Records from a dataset
<<<<

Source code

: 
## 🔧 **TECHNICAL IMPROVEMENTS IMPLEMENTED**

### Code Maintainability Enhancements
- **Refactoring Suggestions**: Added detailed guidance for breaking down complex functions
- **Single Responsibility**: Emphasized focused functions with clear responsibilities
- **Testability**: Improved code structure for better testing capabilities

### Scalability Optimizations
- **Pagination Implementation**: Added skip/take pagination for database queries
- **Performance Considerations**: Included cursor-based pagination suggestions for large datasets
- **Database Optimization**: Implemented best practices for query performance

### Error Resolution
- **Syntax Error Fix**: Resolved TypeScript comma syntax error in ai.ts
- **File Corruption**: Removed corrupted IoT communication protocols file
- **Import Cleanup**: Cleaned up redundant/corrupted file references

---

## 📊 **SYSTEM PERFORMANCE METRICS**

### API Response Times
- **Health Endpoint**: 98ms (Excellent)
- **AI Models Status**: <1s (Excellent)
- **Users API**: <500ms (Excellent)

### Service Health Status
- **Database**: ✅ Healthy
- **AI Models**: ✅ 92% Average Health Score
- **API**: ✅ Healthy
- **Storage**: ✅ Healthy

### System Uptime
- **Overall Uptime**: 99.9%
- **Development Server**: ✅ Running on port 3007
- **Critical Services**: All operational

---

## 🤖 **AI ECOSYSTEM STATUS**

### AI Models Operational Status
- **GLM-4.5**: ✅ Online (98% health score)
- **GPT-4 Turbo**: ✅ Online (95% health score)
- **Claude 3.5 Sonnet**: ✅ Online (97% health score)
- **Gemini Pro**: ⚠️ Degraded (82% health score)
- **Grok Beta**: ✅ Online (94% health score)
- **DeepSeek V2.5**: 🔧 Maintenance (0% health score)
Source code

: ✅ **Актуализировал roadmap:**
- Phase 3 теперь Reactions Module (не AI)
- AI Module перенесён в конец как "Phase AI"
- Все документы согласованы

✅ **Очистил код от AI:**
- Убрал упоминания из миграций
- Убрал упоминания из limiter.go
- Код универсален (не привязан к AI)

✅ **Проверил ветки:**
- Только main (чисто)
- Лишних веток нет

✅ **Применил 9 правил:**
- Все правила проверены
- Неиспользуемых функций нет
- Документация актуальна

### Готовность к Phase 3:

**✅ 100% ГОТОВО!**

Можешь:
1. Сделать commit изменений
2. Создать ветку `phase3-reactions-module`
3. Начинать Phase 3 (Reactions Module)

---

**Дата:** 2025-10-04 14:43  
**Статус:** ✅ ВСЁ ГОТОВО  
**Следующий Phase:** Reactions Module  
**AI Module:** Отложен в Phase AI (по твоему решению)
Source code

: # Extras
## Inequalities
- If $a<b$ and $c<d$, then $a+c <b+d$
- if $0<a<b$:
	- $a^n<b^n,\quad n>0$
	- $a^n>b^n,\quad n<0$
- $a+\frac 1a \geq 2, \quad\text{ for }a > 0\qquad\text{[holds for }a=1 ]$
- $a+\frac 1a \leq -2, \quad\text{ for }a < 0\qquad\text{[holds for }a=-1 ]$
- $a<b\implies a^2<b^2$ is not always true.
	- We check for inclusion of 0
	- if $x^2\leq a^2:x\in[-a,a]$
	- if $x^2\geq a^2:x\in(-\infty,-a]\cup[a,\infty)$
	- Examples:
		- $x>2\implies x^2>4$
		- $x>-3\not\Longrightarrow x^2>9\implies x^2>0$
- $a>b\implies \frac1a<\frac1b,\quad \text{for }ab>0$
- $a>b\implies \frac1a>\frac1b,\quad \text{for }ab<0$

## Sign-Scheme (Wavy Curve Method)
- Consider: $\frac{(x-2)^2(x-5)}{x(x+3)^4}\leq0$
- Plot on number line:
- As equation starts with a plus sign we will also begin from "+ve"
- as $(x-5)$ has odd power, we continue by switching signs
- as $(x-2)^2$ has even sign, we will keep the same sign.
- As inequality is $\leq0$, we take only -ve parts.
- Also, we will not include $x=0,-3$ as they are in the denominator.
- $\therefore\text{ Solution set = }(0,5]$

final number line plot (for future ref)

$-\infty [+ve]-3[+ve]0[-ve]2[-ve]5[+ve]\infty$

>>>>

Print the entries above exactly as they were written, down to the last line.

> _OUTPUT OF THE TASK_:
Source code

: 
## 🔧 **TECHNICAL IMPROVEMENTS IMPLEMENTED**

### Code Maintainability Enhancements
- **Refactoring Suggestions**: Added detailed guidance for breaking down complex functions
- **Single Responsibility**: Emphasized focused functions with clear responsibilities
- **Testability**: Improved code structure for better testing capabilities

### Scalability Optimizations
- **Pagination Implementation**: Added skip/take pagination for database queries
- **Performance Considerations**: Included cursor-based pagination suggestions for large datasets
- **Database Optimization**: Implemented best practices for query performance

### Error Resolution
- **Syntax Error Fix**: Resolved TypeScript comma syntax error in ai.ts
- **File Corruption**: Removed corrupted IoT communication protocols file
- **Import Cleanup**: Cleaned up redundant/corrupted file references

---

## 📊 **SYSTEM PERFORMANCE METRICS**

### API Response Times
- **Health Endpoint**: 98ms (Excellent)
- **AI Models Status**: <1s (Excellent)
- **Users API**: <500ms (Excellent)

### Service Health Status
- **Database**: ✅ Healthy
- **AI Models**: ✅ 92% Average Health Score
- **API**: ✅ Healthy
- **Storage**: ✅ Healthy

### System Uptime
- **Overall Uptime**: 99.9%
- **Development Server**: ✅ Running on port 3007
- **Critical Services**: All operational

---

## 🤖 **AI ECOSYSTEM STATUS**

### AI Models Operational Status
- **GLM-4.5**: ✅ Online (98% health score)
- **GPT-4 Turbo**: ✅ Online (95% health score)
- **Claude 3.5 Sonnet**: ✅ Online (97% health score)
- **Gemini Pro**: ⚠️ Degraded (82% health score)
- **Grok Beta**: ✅ Online (94% health score)
- **DeepSeek V2.5**: 🔧 Maintenance (0% health score)
Source code

: ✅ **Актуализировал roadmap:**
- Phase 3 теперь Reactions Module (не AI)
- AI Module перенесён в конец как "Phase AI"
- Все документы согласованы

✅ **Очистил код от AI:**
- Убрал упоминания из миграций
- Убрал упоминания из limiter.go
- Код универсален (не привязан к AI)

✅ **Проверил ветки:**
- Только main (чисто)
- Лишних веток нет

✅ **Применил 9 правил:**
- Все правила проверены
- Неиспользуемых функций нет
- Документация актуальна

### Готовность к Phase 3:

**✅ 100% ГОТОВО!**

Можешь:
1. Сделать commit изменений
2. Создать ветку `phase3-reactions-module`
3. Начинать Phase 3 (Reactions Module)

---

**Дата:** 2025-10-04 14:43  
**Статус:** ✅ ВСЁ ГОТОВО  
**Следующий Phase:** Reactions Module  
**AI Module:** Отложен в Phase AI (по твоему решению)
Source code

: # Extras
## Inequalities
- If $a<b$ and $c<d$, then $a+c <b+d$
- if $0<a<b$:
	- $a^n<b^n,\quad n>0$
	- $a^n>b^n,\quad n<0$
- $a+\frac 1a \geq 2, \quad\text{ for }a > 0\qquad\text{[holds for }a=1 ]$
- $a+\frac 1a \leq -2, \quad\text{ for }a < 0\qquad\text{[holds for }a=-1 ]$
- $a<b\implies a^2<b^2$ is not always true.
	- We check for inclusion of 0
	- if $x^2\leq a^2:x\in[-a,a]$
	- if $x^2\geq a^2:x\in(-\infty,-a]\cup[a,\infty)$
	- Examples:
		- $x>2\implies x^2>4$
		- $x>-3\not\Longrightarrow x^2>9\implies x^2>0$
- $a>b\implies \frac1a<\frac1b,\quad \text{for }ab>0$
- $a>b\implies \frac1a>\frac1b,\quad \text{for }ab<0$

## Sign-Scheme (Wavy Curve Method)
- Consider: $\frac{(x-2)^2(x-5)}{x(x+3)^4}\leq0$
- Plot on number line:
- As equation starts with a plus sign we will also begin from "+ve"
- as $(x-5)$ has odd power, we continue by switching signs
- as $(x-2)^2$ has even sign, we will keep the same sign.
- As inequality is $\leq0$, we take only -ve parts.
- Also, we will not include $x=0,-3$ as they are in the denominator.
- $\therefore\text{ Solution set = }(0,5]$

final number line plot (for future ref)

$-\infty [+ve]-3[+ve]0[-ve]2[-ve]5[+ve]\infty$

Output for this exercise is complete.